Whitney Point Lake is about 4 miles long and not super wide, said Sweet. It’s probably 30 feet deep in its middle and 11-12 feet on the sides.

Normally, the fish are looking for something to eat under that ice, Sweet said.

But on crappie derbie day, they are scared to death, Decker added. There is so much happening on the ice: holes being drilled by augers, people carrying equipment on sleds, snowmobiles, people setting up tents and tip-ups.

“But we do get our share of fish,” he said.

“You have to come down here the night before or really early in the morning. This whole lake has lights on it from people here,” Sweet said.

“I have not gone to fish there,” Everard said. “I have been there to work. It’s an amazing event. The number of people they get down there is incredible.”

Last year saw 1,500 registered ice fisherman, Decker said. But four guys may come out for one who is registered. Last year, he estimated the derby drew 3,500 people.

“There’s no way to count them,” Sweet said, from seven states, 29 nations, and 52 of New York’s 62 counties.

“People come from all over,” Sweet said. “We have so many people just watching and seeing what’s going on.”

Kids get free ice cream and it goes fast.
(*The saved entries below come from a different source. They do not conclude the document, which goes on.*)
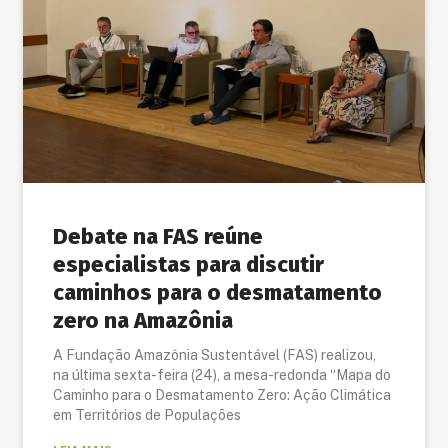
Debate na FAS reúne
especialistas para discutir
caminhos para o desmatamento
zero na Amazônia
A Fundação Amazônia Sustentável (FAS) realizou,
na última sexta-feira (24), a mesa-redonda “Mapa do
Caminho para o Desmatamento Zero: Ação Climática
em Territórios de Populações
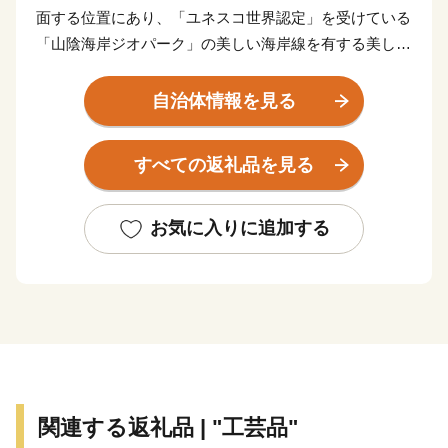
面する位置にあり、「ユネスコ世界認定」を受けている
「山陰海岸ジオパーク」の美しい海岸線を有する美しい
まちです。また、伝統的な絹織物である「丹後ちりめ
ん」発祥の地でもあり、絹織物の生産量は日本一を誇り
自治体情報を見る
ます。
すべての返礼品を見る
★ABCテレビのニュース情報番組「news おかえり」
で、◆株式会社 橘商店の京丹後の地元魚屋が作ったお
任せ干物セット が紹介されました！
お気に入りに追加する
👉お任せ干物セット
★ほかにも魅力的な返礼品がたくさん‼
👉丹後ちりめんの「絹100％ゴシゴシタオル」と丹後の
海のお塩「タンゴブルーソルト」
👉有機JAS認証米「おおきに大地米」
関連する返礼品 | "工芸品"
Prizes are given out every 15 minutes for people who register.

-26 to 45 degrees

“You need to know your fishing regulations,” Decker said. “You still have to follow those. That goes for four-wheelers and snowmobilers.”

“Three years ago it was minus 26 degrees on the ice. It didn’t get to zero until noon. But we did it,” Decker said.

“And we had one day it was a 45-degree day,” Sweet said.

The pair typically go fishing 15 to 20 times a winter, but not so far this year.

“The weather’s been bad,” Decker said.